Additional: Changes for class related seating

November of 02008, the client added a new class to their ticket structure. They went from two distinct classes, Economy and Business Class to three, Economy, Economy Plus and Business Class. Previously, the boarding passes did not have the class distinction, which now needed to be added. Then came the problem of the lounges. Without any class information, people were unsure if they could enter the executive lounge or not. The simplest way to solve this was to begin to add the class information onto the boarding passes which we did. In our prototype testing, we also realized that it would be very easy for someone to change the text “Economy Class” to “Business Class” after downloading the PDF, but before printing it on their way to the airport. It also meant that whom ever was checking boarding passes at the executive lounge door had to look all over the A4 boarding pass to find the class distinction. Besides just printing “Class: Y” on a boarding pass, we planned to radically alter the masthead if you were in Business Class. This had three quick advantages. By inverting the colors, from a blue logo on a white background, to a white logo on a blue background, it made it immediately recognizable from a distance that the boarding pass was for the upscale Business Class. It became more difficult to forge a fake Business Class boarding pass. Finally, it demonstrated to the customer that they were special, they were the only ones with a different boarding pass than all the other classes. As the usage pattern of the boarding passes increases we are constantly learning about how people are using it. From this we have also made proposals to include currency exchange rates. So along with the dynamic five day weather forecast, travelers could get a rough idea of how much their money is worth abroad.

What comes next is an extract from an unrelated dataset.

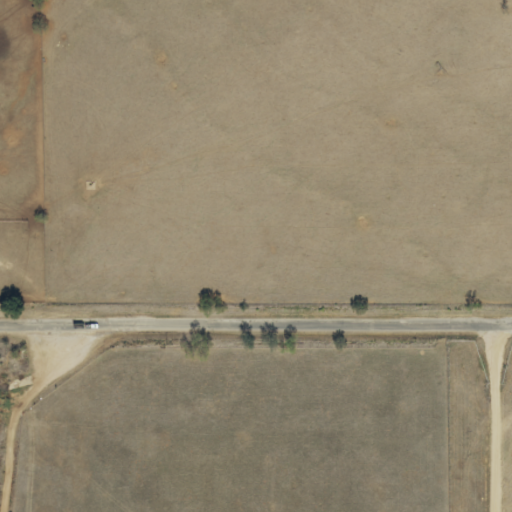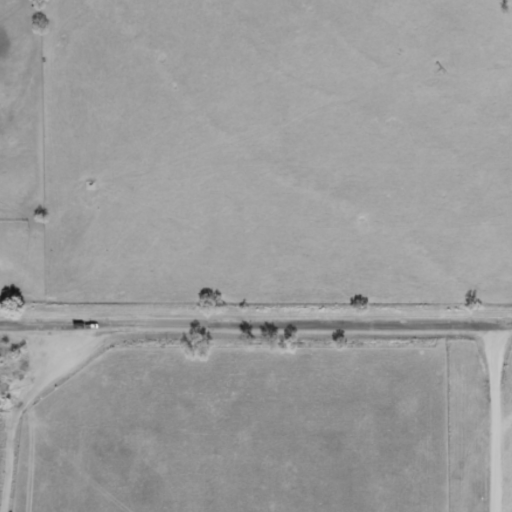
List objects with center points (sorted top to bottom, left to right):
road: (255, 334)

After leaving this project a year ago, I’m not sure what has happened. I know you can still print them and to my knowledge not much has changed. I suspect that the self-check-in machines have pretty much obsoleted this printable-boarding pass. The next logical steps are to handle everything via email and SMS for smart phones. None of this information is proprietary knowledge or contains any trade secrets. Hopefully it was useful to see the thought process behind creating dynamic paperNet style tickets. This could easily be replicated for other services such as trains, boats, movie and concert tickets, etc.

One Response to “PaperNet Boarding Pass”

  1. An absolutely fascinating walkthrough of your process. It’s disappointing they didn’t implement the final ideas; as a frequent flyer I would have thanked you for them, not least the larger than life boarding time (all travellers would thank you for that).

    The piece gives a deep insight into all of the aspects of the design process and is something I’ll be pointing my students towards as required reading. Thanks for sharing your insight.